| Work required |
Set down all of the records exactly.

════════════════

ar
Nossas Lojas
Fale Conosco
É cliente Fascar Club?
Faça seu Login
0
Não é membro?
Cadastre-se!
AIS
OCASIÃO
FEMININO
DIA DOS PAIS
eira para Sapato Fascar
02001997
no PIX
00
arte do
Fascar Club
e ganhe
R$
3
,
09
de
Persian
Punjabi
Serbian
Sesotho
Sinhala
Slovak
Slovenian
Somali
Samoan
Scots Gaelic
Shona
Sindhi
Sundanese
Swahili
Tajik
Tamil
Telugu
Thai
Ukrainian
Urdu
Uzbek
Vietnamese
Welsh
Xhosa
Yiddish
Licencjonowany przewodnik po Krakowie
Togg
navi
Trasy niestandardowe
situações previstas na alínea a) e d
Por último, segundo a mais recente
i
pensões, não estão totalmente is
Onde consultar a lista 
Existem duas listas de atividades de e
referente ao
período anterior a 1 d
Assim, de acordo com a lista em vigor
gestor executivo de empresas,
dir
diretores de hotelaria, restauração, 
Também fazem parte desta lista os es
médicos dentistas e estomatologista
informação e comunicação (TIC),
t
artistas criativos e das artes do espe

════════════════

| Answer space |
ar
Nossas Lojas
Fale Conosco
É cliente Fascar Club?
Faça seu Login
0
Não é membro?
Cadastre-se!
AIS
OCASIÃO
FEMININO
DIA DOS PAIS
eira para Sapato Fascar
02001997
no PIX
00
arte do
Fascar Club
e ganhe
R$
3
,
09
de
Persian
Punjabi
Serbian
Sesotho
Sinhala
Slovak
Slovenian
Somali
Samoan
Scots Gaelic
Shona
Sindhi
Sundanese
Swahili
Tajik
Tamil
Telugu
Thai
Ukrainian
Urdu
Uzbek
Vietnamese
Welsh
Xhosa
Yiddish
Licencjonowany przewodnik po Krakowie
Togg
navi
Trasy niestandardowe
situações previstas na alínea a) e d
Por último, segundo a mais recente
i
pensões, não estão totalmente is
Onde consultar a lista 
Existem duas listas de atividades de e
referente ao
período anterior a 1 d
Assim, de acordo com a lista em vigor
gestor executivo de empresas,
dir
diretores de hotelaria, restauração, 
Também fazem parte desta lista os es
médicos dentistas e estomatologista
informação e comunicação (TIC),
t
artistas criativos e das artes do espe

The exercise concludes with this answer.